Assignment 1:
Answer these questions using the article on fracturing innovations:
(a) How many active hydraulic fracturing spreads did Primary Vision count nationally in the fourth week of November?
(b) By how many did that count exceed the same week last year?
(c) Who is the president of Universal Pressure Pumping?
Assignment 2: Name the things that the article on fracturing innovations says the latest advances in efficiency and environmental protection draw on.
Assignment 3: Extend the article on fracturing innovations with a few paragraphs that pick up after its final quotation.

Start of Reading passage

Practical Innovations Ease Fracturing
By Colter Cookson
In the fourth week of November, Primary Vision’s national tally of active hydraulic fracturing spreads had reached 274, 139 higher than the same week last year. While that ascent primarily reflects higher oil and gas prices and a stronger economy, it also is a product of the industry’s success at streamlining completions and improving well economics.
Service companies, equipment manufacturers and software providers involved in hydraulic fracturing say the march toward greater efficiency supports an industrywide effort to reduce emissions and other environmental impacts. The latest advances in efficiency and environmental protection draw on shrewd engineering, robust automation and modern materials science, but ultimately come from a drive to look at standard procedures with fresh eyes.
“To minimize safety risks, costs and emissions, pressure pumping companies need to rethink how they perform jobs,” argues Akshay Sagar, the president of Universal Pressure Pumping. “We need to develop workflows that leverage automation and centralized facilities to redefine peoples’ roles.”

End of Reading passage
Start of Dataset

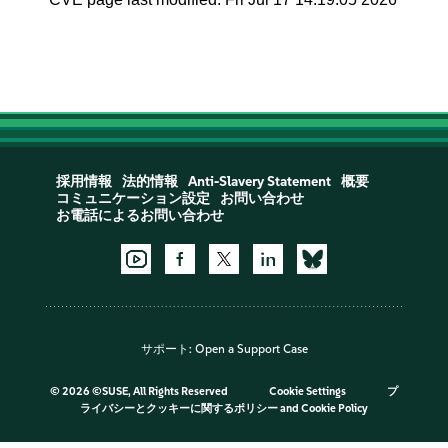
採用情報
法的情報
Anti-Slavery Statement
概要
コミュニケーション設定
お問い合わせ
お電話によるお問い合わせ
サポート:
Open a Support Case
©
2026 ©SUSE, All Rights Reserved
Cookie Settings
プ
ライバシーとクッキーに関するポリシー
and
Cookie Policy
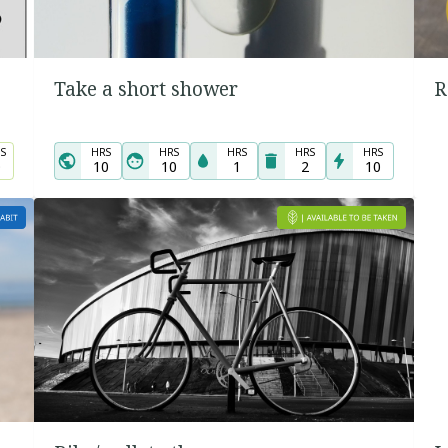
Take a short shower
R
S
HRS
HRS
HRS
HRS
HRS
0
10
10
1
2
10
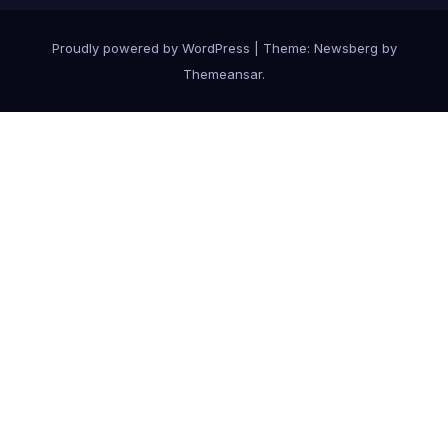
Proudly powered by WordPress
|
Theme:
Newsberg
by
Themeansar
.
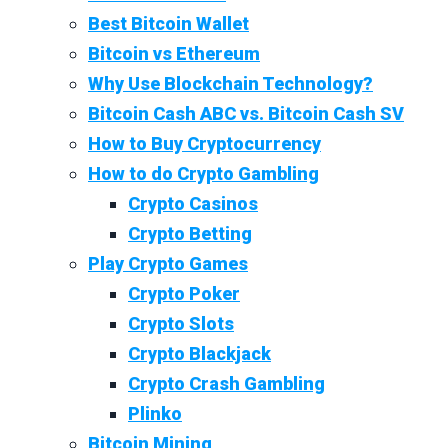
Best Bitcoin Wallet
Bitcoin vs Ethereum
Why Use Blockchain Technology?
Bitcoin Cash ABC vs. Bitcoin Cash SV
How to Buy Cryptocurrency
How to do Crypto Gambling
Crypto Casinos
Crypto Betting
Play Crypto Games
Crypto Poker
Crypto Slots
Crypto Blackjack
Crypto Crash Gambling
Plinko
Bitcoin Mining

End of Dataset
Start of Dataset

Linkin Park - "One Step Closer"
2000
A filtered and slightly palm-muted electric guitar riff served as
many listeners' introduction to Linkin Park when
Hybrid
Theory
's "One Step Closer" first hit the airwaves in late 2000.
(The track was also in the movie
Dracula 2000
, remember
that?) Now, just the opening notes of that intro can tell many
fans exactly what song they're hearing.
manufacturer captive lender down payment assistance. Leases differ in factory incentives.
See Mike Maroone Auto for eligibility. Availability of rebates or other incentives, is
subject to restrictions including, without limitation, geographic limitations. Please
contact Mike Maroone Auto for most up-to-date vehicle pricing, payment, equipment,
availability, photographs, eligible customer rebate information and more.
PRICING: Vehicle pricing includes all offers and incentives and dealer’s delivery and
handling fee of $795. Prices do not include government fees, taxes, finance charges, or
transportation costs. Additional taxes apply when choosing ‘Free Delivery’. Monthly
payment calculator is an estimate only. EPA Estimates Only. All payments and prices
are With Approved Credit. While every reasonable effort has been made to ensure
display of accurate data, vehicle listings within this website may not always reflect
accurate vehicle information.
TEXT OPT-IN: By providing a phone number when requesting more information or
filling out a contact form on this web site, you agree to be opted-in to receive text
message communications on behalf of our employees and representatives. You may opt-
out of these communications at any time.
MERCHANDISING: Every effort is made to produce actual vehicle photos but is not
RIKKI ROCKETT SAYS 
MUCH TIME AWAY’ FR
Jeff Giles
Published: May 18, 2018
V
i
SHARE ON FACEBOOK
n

End of Dataset

Answer space 1:
(a) 274
(b) 139
(c) Akshay Sagar

Answer space 2:
- Shrewd engineering
- Robust automation
- Modern materials science

Answer space 3:
With automation and the right infrastructure, Sagar says a single person should be able to manage work previously handled by three. “That can mean one person manages three spreads or cross-trains to perform different functions as needed,” he clarifies. “The goal is to give people more impactful roles.”
Sagar predicts that by 2022 or 2023, Universal will handle remotely half the tasks performed on site. “Depending on the area, we already are 30%-50% of the way there,” he says. “While this has reduced costs, the real benefit is allowing us to systematize processes. We already are seeing significant improvements in consistency and reliability.”
Recruiting people with the broad skill set, positive attitude and drive to excel in the new roles can be challenging, Sagar acknowledges. “As an industry, we need to show the next generation of workers how ambitious we are about environment, sustainability and governance and how much we use modern technologies,” he reflects. “We also need to show them that we offer appropriate compensation and career paths that will allow them to develop their skills.”
Powering frac spreads with engines that run on a mix of natural gas and diesel can reduce emissions significantly, Sagar says. “Dual-fuel engines continue to improve,” he reports. “When we started pioneering dual-fuel frac spreads more than a decade ago, the engines could replace only 40%-60% of the diesel with natural gas. Today, the best engines can achieve substitution rates as high as 85%.”
Universal can deploy a battery system alongside its dual fuel engines. “This energy storage system runs backside equipment and helps support peak demand without additional engines, optimizing overall engine utilization and efficiency,” Sagar explains.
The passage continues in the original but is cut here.